The upper two floors are devoted to the Gucci Garden Galleria, curated by fashion critic Maria Luisa Frisa, the head of the Fashion Design and Multimedia Arts BA degree course at Iuav University in Venice. The current exhibition was designed to be interactive and intentionally not chronological. Instead, she focused on a set of themes mixing past with present, to better give visitors an idea of the experimentation, inspiration, and laboratory-like approach to the fashion house and Alessandro Michele’s creative process.
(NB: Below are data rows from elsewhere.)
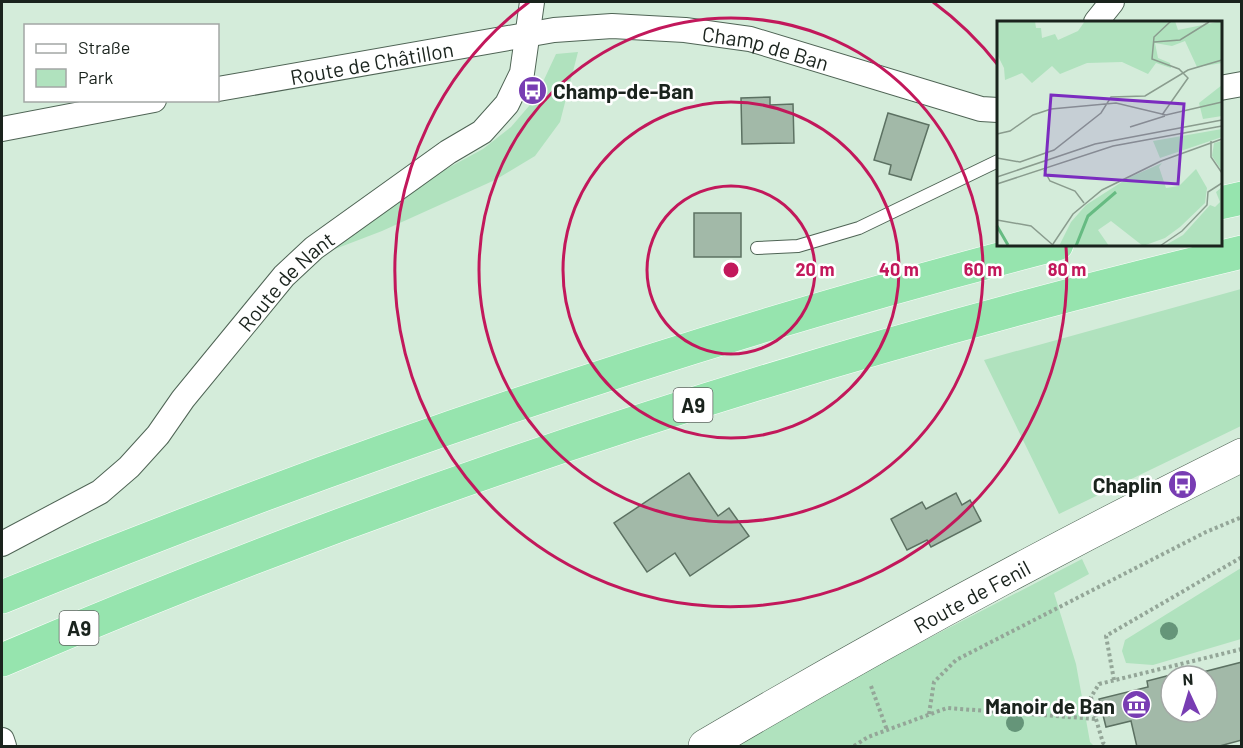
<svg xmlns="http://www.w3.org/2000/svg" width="1243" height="748" font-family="Barlow,sans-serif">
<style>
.green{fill:#b0e2be}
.building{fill:#a2b9a8;stroke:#5c7162;stroke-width:1.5;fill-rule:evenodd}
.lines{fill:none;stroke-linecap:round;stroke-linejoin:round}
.lane-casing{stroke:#4f6455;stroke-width:14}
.street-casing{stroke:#4f6455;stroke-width:26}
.secondary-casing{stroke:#4f6455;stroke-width:34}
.highway-casing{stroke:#fff;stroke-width:34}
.path{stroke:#94a698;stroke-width:4;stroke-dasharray:3 3;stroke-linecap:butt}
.lane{stroke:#fff;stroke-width:12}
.street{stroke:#fff;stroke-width:24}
.secondary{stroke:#fff;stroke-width:33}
.highway{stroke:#96e4ae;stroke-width:33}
.tree{fill:#659579}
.ring{fill:none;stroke:#c2185b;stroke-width:3}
.labels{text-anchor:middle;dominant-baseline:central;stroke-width:5;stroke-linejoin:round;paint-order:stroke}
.shield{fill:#fff;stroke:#5f6561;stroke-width:1.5}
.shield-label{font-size:20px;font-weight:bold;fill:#1a231d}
.street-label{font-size:21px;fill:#1a231d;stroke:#fff}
.poi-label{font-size:21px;font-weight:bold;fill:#1a231d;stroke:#fff;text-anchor:end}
.inset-river{fill:none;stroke:#66bb82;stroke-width:3}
.inset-road{fill:none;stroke:#8a9c8e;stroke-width:1.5}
.view{fill:#7b2cbf;fill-opacity:0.15;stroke:#7b2cbf;stroke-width:3}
.inset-edge{fill:none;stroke:#1a231d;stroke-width:3}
.centre{fill:#c2185b;stroke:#fff;stroke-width:3}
.ring-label{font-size:18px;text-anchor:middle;font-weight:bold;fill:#c2185b;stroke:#fff;stroke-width:5;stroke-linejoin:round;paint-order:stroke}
</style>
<rect width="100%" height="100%" fill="#d4ecda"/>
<!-- green -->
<path class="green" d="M 578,52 L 560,122 L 535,156 L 495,180 L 382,231 L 322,254 L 435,175 L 483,149 L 511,127 L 535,99 L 556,54 Z
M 1241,289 L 1241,426 L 1059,514 L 984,360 Z
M 1082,559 L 1089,574 L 1054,593 L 1076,664 L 1090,742 L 1094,746 L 734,746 L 769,721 Z
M 1241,568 L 1241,639 L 1153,665 L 1126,663 L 1122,651 L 1125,640 Z"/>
<!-- building -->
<path class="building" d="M 770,97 L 770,105 L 793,104 L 794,143 L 742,144 L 741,98 Z
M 888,113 L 929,125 L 911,180 L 889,174 L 891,165 L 874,160 Z
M 694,213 L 741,213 L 741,257 L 694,257 Z
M 689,473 L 718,516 L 729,508 L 749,536 L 690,576 L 675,553 L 647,572 L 614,523 Z
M 956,493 L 962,505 L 970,500 L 981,521 L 931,547 L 927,540 L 907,550 L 891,519 L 922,502 L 926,509 Z
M 1242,662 L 1242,740 L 1216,747 L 1137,747 L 1131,721 L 1106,727 L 1099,699 L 1148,687 L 1147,681 L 1194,669 L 1195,674 ZM 1171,676 L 1207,676 L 1207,712 L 1171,712 Z"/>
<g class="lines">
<defs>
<path id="lane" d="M 757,248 L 798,246 L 859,228 L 998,161"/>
<g id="street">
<path d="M 1096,22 L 1112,2"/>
<path d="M 1220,88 L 1242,84"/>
<path id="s1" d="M 218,89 L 554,30 L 612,26 L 685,30 L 750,39 L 981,109 L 998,110"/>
<path d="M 2,129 L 154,100"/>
<path id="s2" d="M 2,544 L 100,492 L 129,467 L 158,435 L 183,399 L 284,276 L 314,248 L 448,152 L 482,132 L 507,104 L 522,73 L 532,2"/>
<path d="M 2,740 L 4,746"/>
</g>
<g id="secondary">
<path id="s3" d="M 705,746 C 881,642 1059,546 1242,455"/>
</g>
<path id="highway" d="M 1220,203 L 1242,198
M 2,597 C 345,457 697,336 1057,244
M 2,660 C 402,489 818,353 1242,252"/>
</defs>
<!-- lane casing -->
<use href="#lane" class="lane-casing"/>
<!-- street casing -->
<use href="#street" class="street-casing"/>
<!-- secondary casing -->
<use href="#secondary" class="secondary-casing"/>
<!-- highway casing -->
<use href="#highway" class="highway-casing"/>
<!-- path -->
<path class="path" d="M 1114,680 L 1106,636 L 1242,557
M 871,686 L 887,730
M 929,714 L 934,682 L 956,660 L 1206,532 L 1242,517
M 1096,719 L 1103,743 L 1107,746
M 854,746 L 868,737 L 947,708 L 1096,719 L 1091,697 L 1099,684 L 1242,649"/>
<!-- lane -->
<use href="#lane" class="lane"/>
<!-- street -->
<use href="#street" class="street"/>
<!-- secondary -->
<use href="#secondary" class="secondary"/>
<!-- highway -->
<use href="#highway" class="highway"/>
</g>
<!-- trees -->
<g class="tree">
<circle cx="1169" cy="631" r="9"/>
<circle cx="1015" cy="723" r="9"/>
</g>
<!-- distance rings -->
<g class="ring">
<circle cx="731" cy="270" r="84"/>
<circle cx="731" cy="270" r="168"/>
<circle cx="731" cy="270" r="252"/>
<path d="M933 2A336 336 0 0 1 998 65M1066 247A336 336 0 1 1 529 2"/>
</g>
<!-- icons -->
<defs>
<symbol id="bus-disc" viewBox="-11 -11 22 22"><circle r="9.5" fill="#783db3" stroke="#fff"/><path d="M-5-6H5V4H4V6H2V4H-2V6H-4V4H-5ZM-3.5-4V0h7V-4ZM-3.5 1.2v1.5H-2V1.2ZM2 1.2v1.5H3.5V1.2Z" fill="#fff"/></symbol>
<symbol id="museum-disc" viewBox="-11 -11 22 22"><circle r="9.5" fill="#783db3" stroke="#fff"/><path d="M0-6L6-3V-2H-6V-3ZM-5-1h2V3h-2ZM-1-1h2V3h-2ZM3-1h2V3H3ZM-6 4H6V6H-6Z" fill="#fff"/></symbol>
</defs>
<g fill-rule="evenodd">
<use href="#bus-disc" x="516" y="74" width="33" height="33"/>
<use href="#bus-disc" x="1166" y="468" width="33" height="33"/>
<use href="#museum-disc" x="1120" y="688" width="33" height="33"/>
</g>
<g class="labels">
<!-- shield labels -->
<g class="shield">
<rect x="673.5" y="388" width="39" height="34" rx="4.5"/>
<rect x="59.5" y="611" width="39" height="34" rx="4.5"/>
</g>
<g class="shield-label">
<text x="693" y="405">A9</text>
<text x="79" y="628">A9</text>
</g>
<!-- street labels -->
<g class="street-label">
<text stroke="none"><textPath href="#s1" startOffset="555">Champ de Ban</textPath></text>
<text stroke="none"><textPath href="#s1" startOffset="156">Route de Châtillon</textPath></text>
<text stroke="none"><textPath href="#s2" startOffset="393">Route de Nant</textPath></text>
<text stroke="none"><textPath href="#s3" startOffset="306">Route de Fenil</textPath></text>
</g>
<!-- poi labels -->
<g class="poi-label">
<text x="553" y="90" text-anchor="start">Champ-de-Ban</text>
<text x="1162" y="484">Chaplin</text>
<text x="1115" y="705">Manoir de Ban</text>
</g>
</g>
<!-- overview -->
<g transform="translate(997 21)">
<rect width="225" height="225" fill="#d4ecda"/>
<path d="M 0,0 L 38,0 L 39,7 L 44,7 L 45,17 L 58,13 L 61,19 L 81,10 L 88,0 L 178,0 L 181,9 L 225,0 L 225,42 L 200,46 L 188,20 L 175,25 L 158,22 L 161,37 L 173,42 L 174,47 L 159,42 L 151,53 L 125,41 L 90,42 L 63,53 L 55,45 L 35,62 L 25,52 L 8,59 L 7,47 L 0,33 ZM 225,64 L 225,95 L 206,98 L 202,82 ZM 225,108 L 225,116 L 163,137 L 156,120 ZM 225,120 L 225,150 L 215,135 L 217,122 ZM 165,142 L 162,146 L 169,167 L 182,165 L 199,148 L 210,167 L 208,182 L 183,206 L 168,217 L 146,225 L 114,200 L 101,209 L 112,225 L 62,225 L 74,201 L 89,184 L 131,157 ZM 225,166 L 225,225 L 167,225 L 186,214 L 213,184 L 218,186 L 223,181 L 219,171 Z" fill="#b0e2be"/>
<path class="inset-river" d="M 0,205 L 11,224M 79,225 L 91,195 L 119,171"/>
<path class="inset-road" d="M 157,21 L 183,19 L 212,1M 165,94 L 191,57 L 182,48 L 155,38 L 157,16 L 174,0M 133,106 L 168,95M 0,113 L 13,110 L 36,94 L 54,88 L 119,82 L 169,94 L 225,81M 214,120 L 214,136 L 225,152M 0,137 L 23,141 L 57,129 L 104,92 L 114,76 L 148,75 L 191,49 L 225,39M 47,149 L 53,160 L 78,170 L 87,182M 0,156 L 98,123 L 225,99M 0,163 L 116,125 L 225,105M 0,199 L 34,205 L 57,225M 56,223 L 76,193 L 105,169 L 164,140 L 225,118M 163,225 L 185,210 L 210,184 L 211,171 L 225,162"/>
<path class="view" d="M 54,74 L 187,83 L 181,163 L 48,154 Z"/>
<rect width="225" height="225" class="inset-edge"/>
</g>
<circle cx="731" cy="270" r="9" class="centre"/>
<g class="ring-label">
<text x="815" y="276">20 m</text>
<text x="899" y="276">40 m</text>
<text x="983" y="276">60 m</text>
<text x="1067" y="276">80 m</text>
</g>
<!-- border -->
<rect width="1243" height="748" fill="none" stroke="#1a231d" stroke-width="6"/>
<!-- legend -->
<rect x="24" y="24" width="195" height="78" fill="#ffffff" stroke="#a3a7a5" stroke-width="1.5"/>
<rect x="36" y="44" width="30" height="9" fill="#ffffff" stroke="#a3a7a5" stroke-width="1.5"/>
<text x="78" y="54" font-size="18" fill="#1a231d">Straße</text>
<rect x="36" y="69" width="30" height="18" fill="#b0e2be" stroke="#a3a7a5" stroke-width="1.5"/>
<text x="78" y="84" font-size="18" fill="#1a231d">Park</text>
<!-- north arrow -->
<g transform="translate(1189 694) rotate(356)"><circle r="28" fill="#ffffff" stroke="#a3a7a5" stroke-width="1.5"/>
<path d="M0-4.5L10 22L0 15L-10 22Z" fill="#783db3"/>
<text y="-9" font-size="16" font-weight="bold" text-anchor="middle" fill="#1a231d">N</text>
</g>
</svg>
Recent designs by Michele are mixed with examples of pieces by Tom Ford, Frida Giannini, and looks from the 70s. We see older Gucci monograms—between red dolphins, within a multi-colored cube, in script—for the first time, looking surprisingly of the moment. Historic trunks and luggage relate anew to today’s codes of the horseshoe and bamboo handle. Video displays of social media campaigns, advertisements, and atelier footage complement digital animations of snakes, birds, and butterflies. Walls are covered in work by artist collaborators Coco Capitán, Trevor Andrew, and Jayde Fish. Befitting of the name “Gucci Garden,” two rooms are devoted to the plants and animals that have long served as an inspiration for the house, and certainly plays a huge role in Michele’s collections.
Gucci Garden is now open to the public in its new permanent home, offering visitors a truly contemporary take on the heritage museum. Instead of bogging down visitors with brand history and celebrity culture, it provides a space to indulge the palate, satisfy the aesthete, and inspire the dream of fashion.